- PASSAGE GIVEN:

* * * * * * *

Monday, December 10, 2012

Catholic Alumni Partnership?

In today's mail I received a letter and a survey from the Catholic Alumni Partnership. They were asking about the time I spent in a Catholic School in Central/South Jersey, and they were looking for donations based upon my experiences.

I shuddered. I have no fond memories of that particular school. I can't paint all Catholic educational institutions with that brush, but that one school is one that I would rather forget and I was surprised by the level of bad feelings that the letter brought out in me. I have to ask myself why I wasn't completely able to let it all go.

I attended public kindergarten in Brooklyn, NY, and was transferred into Catholic school for first grade. I had a good educational experience in grades 1-6. Even though my home life was crazy, my school years were good. Teachers encouraged my reading and pushed me so far ahead that by 6th grade I had read everything the school had to offer. I was a Girl Scout, I joined the bowling team, and I enjoyed learning. I remember arguing with my 6th grade religion teacher over the idea of animals and souls - I believed (and still do) that animals have a soul, and the teacher stuck to the Catholic hardline saying that they don't.

While church attendance was definitely encouraged, I was not made to feel like an outsider because my family didn't go. My Mother & Father were divorced and didn't participate, but they did want me to be raised as a Catholic. I think it's more of an identity thing, it goes along with Irish and Italian and it's just something you do.

* * * * * * *

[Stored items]

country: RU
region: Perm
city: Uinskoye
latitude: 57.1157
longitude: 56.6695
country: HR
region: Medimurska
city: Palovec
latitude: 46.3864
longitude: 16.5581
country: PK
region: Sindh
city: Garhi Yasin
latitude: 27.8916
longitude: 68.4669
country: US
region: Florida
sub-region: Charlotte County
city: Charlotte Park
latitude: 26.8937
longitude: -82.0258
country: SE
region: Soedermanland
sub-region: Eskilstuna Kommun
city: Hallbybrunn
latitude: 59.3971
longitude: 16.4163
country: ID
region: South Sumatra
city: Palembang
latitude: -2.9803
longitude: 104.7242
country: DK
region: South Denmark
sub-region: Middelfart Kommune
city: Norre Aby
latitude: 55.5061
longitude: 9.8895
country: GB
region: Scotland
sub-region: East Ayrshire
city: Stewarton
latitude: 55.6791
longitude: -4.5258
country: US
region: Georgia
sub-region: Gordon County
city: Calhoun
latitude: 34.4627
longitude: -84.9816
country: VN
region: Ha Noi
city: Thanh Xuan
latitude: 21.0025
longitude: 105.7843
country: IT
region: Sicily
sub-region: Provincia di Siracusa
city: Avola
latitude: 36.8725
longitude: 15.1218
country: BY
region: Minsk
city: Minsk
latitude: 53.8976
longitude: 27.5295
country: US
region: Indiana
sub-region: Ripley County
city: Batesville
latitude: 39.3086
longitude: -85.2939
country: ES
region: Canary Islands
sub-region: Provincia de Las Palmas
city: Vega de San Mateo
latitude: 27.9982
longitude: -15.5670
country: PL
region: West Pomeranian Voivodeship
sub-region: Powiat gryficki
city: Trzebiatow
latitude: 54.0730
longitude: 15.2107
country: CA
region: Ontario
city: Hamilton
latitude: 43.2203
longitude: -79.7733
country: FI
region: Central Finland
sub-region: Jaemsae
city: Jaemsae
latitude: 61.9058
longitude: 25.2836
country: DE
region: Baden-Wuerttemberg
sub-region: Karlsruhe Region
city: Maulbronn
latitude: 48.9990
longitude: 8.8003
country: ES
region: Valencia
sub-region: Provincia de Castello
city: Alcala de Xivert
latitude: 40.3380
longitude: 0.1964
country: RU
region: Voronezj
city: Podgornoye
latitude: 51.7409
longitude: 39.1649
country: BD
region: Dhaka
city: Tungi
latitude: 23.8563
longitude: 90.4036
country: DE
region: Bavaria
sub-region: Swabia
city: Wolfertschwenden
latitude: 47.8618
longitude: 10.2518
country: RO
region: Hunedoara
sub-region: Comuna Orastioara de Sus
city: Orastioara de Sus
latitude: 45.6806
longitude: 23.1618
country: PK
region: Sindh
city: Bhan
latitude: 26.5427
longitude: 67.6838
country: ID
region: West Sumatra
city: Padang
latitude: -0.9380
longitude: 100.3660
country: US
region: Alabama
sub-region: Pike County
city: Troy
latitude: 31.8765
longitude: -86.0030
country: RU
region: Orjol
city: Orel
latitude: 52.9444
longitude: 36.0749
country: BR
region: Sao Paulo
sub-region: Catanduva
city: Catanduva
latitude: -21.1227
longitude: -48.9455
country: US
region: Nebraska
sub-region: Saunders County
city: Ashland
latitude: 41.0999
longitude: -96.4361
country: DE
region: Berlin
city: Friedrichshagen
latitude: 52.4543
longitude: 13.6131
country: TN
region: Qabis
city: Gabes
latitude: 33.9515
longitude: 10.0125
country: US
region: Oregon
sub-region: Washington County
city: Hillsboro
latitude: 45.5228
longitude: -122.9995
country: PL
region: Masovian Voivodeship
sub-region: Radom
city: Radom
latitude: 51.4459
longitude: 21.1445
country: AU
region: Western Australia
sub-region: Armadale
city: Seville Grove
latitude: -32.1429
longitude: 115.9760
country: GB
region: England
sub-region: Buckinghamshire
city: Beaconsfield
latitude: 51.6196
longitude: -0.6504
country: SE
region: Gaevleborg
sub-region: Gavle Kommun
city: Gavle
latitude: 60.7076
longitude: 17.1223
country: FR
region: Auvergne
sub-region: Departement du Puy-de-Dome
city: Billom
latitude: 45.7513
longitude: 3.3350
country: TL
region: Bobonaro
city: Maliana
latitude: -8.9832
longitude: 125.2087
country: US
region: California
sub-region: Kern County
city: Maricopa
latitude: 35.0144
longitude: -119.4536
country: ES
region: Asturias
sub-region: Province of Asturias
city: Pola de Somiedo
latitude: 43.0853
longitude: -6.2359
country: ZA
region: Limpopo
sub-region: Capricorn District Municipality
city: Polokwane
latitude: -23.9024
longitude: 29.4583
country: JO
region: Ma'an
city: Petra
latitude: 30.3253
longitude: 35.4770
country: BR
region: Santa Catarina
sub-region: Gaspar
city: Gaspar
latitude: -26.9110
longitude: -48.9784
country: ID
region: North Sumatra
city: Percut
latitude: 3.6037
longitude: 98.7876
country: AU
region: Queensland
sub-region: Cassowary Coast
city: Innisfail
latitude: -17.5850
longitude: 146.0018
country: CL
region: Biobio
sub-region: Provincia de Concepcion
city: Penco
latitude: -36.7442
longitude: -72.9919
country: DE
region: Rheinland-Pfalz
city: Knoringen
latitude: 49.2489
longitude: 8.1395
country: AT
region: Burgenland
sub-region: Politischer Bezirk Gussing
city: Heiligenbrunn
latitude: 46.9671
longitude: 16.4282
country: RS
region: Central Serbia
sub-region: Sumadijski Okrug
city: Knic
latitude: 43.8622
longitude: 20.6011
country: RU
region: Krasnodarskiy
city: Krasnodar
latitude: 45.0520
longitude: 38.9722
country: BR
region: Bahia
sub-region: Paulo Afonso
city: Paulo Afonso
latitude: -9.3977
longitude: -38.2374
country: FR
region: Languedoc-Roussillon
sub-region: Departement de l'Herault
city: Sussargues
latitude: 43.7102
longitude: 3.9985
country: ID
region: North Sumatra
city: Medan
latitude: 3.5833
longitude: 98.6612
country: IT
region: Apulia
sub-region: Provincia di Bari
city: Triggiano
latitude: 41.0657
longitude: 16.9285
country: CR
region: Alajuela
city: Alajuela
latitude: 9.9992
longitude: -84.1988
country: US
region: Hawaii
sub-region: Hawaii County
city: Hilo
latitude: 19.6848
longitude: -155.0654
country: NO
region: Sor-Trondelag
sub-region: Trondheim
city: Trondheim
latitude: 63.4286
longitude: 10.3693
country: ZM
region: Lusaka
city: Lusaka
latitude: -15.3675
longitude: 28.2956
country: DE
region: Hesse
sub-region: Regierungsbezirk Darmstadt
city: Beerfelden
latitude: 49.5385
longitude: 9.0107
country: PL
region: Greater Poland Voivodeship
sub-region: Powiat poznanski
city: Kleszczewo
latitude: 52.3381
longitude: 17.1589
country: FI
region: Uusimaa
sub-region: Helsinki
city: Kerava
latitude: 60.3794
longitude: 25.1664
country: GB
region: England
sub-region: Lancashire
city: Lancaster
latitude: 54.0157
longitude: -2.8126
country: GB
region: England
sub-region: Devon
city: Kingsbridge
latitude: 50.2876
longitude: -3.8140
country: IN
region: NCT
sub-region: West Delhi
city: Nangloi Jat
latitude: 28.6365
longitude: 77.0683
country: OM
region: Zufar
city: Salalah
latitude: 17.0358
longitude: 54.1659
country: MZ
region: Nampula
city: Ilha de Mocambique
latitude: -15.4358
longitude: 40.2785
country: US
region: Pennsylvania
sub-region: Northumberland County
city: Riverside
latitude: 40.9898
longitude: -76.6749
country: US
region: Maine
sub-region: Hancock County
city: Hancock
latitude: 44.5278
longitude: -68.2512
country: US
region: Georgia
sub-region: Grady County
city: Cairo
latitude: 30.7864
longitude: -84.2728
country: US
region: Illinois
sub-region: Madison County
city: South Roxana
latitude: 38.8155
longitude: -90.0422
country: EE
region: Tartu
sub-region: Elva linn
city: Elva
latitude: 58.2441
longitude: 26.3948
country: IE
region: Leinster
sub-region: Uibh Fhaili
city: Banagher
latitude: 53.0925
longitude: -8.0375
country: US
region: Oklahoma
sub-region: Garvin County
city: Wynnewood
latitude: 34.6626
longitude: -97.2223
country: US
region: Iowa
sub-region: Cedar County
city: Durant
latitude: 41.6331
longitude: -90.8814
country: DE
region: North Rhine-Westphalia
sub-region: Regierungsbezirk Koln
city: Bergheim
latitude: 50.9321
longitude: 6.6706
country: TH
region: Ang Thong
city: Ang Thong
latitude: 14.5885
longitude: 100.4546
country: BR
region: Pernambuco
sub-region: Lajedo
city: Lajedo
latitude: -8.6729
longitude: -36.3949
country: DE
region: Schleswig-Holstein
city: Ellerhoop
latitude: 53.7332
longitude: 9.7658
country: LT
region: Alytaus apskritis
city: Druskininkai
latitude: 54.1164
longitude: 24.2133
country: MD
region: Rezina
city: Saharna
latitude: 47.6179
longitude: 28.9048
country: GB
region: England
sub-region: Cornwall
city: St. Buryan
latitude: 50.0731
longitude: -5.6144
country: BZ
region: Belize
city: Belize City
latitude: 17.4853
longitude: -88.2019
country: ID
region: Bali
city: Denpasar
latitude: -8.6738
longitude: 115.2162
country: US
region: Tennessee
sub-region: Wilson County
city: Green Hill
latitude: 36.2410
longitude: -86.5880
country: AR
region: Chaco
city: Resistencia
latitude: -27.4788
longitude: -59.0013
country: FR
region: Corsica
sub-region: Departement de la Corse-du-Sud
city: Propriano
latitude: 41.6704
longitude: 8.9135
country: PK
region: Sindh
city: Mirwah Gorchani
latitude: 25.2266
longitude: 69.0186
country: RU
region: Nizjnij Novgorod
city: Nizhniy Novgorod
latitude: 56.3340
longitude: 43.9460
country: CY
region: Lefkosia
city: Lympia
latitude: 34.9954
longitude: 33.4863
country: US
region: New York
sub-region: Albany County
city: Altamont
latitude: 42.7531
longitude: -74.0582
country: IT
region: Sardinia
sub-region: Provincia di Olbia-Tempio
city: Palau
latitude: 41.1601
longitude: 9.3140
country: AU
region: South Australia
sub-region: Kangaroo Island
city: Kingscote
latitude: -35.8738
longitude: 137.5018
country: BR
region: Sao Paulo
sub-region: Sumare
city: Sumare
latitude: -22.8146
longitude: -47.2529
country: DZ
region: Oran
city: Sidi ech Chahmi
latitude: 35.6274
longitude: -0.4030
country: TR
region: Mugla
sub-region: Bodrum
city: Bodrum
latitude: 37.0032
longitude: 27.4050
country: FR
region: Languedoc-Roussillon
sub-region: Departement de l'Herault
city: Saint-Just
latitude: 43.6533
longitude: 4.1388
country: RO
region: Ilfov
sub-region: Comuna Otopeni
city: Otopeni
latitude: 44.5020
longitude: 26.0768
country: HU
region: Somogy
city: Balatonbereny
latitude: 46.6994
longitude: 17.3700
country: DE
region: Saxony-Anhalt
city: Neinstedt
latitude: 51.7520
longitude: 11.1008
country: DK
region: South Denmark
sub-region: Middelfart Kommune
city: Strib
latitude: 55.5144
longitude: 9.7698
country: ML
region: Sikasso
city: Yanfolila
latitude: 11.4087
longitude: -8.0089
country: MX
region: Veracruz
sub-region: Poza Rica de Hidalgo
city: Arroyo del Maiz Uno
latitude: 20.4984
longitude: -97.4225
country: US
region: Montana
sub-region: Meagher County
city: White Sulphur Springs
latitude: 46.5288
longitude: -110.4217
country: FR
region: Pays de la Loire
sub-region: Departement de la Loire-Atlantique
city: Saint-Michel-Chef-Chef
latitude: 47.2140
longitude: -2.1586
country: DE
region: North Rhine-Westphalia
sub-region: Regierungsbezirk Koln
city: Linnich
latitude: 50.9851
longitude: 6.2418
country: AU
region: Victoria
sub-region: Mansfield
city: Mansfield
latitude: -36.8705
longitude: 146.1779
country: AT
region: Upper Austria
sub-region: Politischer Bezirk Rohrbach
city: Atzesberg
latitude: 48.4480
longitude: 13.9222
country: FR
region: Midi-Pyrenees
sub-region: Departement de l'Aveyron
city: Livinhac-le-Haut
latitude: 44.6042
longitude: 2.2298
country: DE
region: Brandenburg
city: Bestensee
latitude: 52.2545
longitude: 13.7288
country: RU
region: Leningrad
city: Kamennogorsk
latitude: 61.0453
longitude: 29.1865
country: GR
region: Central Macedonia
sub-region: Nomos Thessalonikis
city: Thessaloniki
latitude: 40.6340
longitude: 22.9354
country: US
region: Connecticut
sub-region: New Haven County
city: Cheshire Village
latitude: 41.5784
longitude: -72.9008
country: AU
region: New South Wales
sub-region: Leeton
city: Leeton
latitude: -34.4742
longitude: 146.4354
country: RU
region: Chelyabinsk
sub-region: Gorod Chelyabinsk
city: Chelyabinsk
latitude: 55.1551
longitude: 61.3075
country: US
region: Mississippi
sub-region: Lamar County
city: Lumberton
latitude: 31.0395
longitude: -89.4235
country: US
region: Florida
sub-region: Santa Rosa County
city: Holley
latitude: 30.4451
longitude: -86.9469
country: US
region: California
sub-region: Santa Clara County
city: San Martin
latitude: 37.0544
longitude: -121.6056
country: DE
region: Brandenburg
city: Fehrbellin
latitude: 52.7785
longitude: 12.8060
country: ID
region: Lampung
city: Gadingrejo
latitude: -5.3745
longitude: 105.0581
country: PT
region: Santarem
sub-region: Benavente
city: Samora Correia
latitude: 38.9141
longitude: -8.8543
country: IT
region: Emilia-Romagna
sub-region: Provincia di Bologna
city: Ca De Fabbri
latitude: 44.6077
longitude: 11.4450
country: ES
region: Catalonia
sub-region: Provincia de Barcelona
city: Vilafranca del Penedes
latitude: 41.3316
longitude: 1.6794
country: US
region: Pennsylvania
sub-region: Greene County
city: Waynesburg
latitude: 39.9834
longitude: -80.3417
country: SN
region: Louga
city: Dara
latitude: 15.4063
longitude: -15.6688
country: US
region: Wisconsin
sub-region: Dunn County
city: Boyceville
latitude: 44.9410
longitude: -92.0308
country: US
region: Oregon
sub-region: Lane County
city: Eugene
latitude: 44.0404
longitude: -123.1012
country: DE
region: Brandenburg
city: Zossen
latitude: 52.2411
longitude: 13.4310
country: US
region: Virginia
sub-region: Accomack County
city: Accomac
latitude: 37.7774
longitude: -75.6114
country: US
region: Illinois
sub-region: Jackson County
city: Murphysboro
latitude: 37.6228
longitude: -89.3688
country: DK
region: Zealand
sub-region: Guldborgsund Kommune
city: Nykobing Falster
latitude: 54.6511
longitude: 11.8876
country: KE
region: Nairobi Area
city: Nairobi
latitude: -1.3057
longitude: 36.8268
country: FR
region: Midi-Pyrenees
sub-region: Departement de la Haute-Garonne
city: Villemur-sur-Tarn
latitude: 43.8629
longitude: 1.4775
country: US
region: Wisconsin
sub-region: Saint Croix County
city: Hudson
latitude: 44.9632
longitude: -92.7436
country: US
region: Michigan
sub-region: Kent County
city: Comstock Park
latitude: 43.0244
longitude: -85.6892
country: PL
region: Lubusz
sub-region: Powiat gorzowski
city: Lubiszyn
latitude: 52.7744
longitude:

* * * * * * *

- COMPLETE THE FOLLOWING:
1/ In the blog post about the alumni letter, list every activity or role the writer names in the sentence that begins "I was a Girl Scout".
2/ Copy the blog post about the alumni letter word for word, everything from "In today's mail" down to "upon my experiences.".

- ANSWERS TO THE EXERCISES:
1/
- Being a Girl Scout
- Joining the bowling team
- Enjoying learning

2/
In today's mail I received a letter and a survey from the Catholic Alumni Partnership. They were asking about the time I spent in a Catholic School in Central/South Jersey, and they were looking for donations based upon my experiences.